# [Exercise requirements]
Please repeat each line from the one holding "right hip: (383, 433)" through the final line of the data, exactly as it stands, with no pictures.

[Extracted data entries]
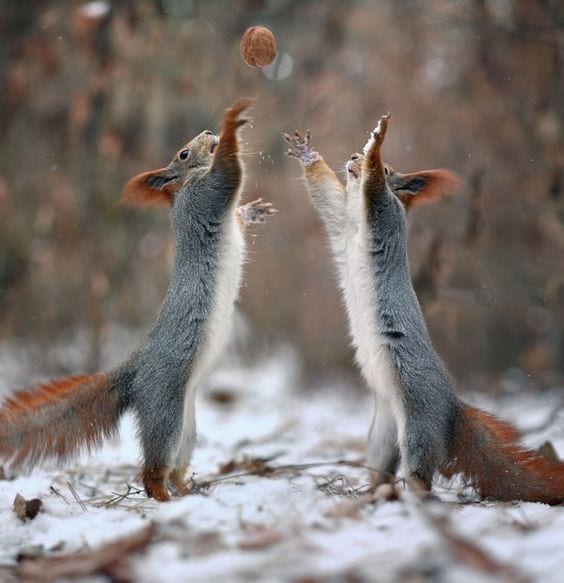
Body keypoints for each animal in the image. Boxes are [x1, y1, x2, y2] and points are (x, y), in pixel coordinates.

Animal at [0, 100, 278, 502]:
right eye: (182, 153)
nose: (207, 132)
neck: (185, 187)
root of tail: (135, 371)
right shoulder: (207, 195)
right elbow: (230, 171)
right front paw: (231, 123)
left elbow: (237, 211)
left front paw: (252, 211)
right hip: (164, 409)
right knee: (151, 471)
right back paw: (163, 496)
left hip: (185, 427)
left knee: (175, 465)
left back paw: (188, 489)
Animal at [284, 117, 564, 502]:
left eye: (391, 169)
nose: (354, 157)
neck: (356, 218)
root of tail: (451, 410)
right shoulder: (340, 221)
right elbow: (324, 194)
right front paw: (308, 154)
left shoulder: (384, 214)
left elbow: (375, 189)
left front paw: (377, 143)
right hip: (383, 433)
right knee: (382, 467)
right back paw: (370, 492)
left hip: (418, 420)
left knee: (421, 473)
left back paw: (411, 494)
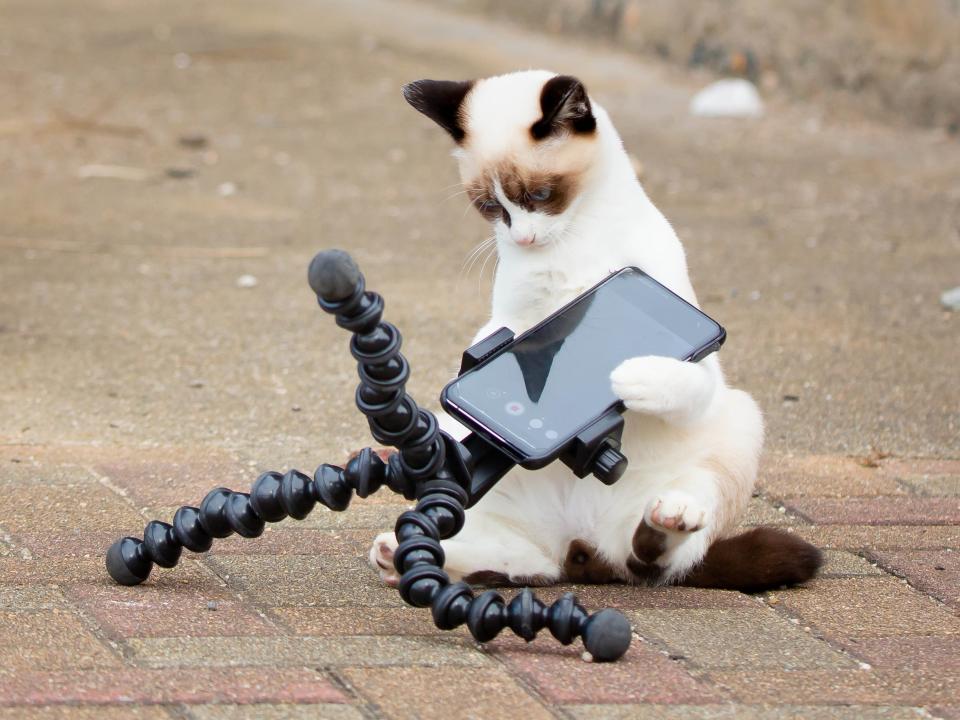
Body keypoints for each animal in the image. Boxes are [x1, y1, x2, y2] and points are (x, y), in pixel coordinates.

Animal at [368, 70, 816, 592]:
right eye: (490, 207)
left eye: (542, 196)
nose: (522, 237)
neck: (570, 240)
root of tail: (585, 546)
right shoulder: (512, 326)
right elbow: (488, 352)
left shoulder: (696, 351)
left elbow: (676, 378)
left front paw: (625, 377)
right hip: (512, 522)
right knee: (531, 564)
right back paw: (400, 550)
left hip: (739, 420)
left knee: (653, 558)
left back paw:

# [Answer for the task]
right hip: (383, 433)
right knee: (382, 467)
right back paw: (370, 492)
left hip: (418, 420)
left knee: (421, 473)
left back paw: (411, 494)
Body keypoints for each animal in the image. Boxes are [x1, y1, x2, y2] and points are (x, y), in pixel coordinates.

Animal at [368, 70, 816, 592]:
right eye: (490, 207)
left eye: (542, 196)
nose: (522, 237)
neck: (570, 240)
root of tail: (585, 546)
right shoulder: (512, 326)
right elbow: (488, 352)
left shoulder: (696, 351)
left elbow: (676, 378)
left front paw: (625, 377)
right hip: (512, 522)
right knee: (531, 564)
right back paw: (400, 550)
left hip: (739, 420)
left knee: (653, 558)
left back paw:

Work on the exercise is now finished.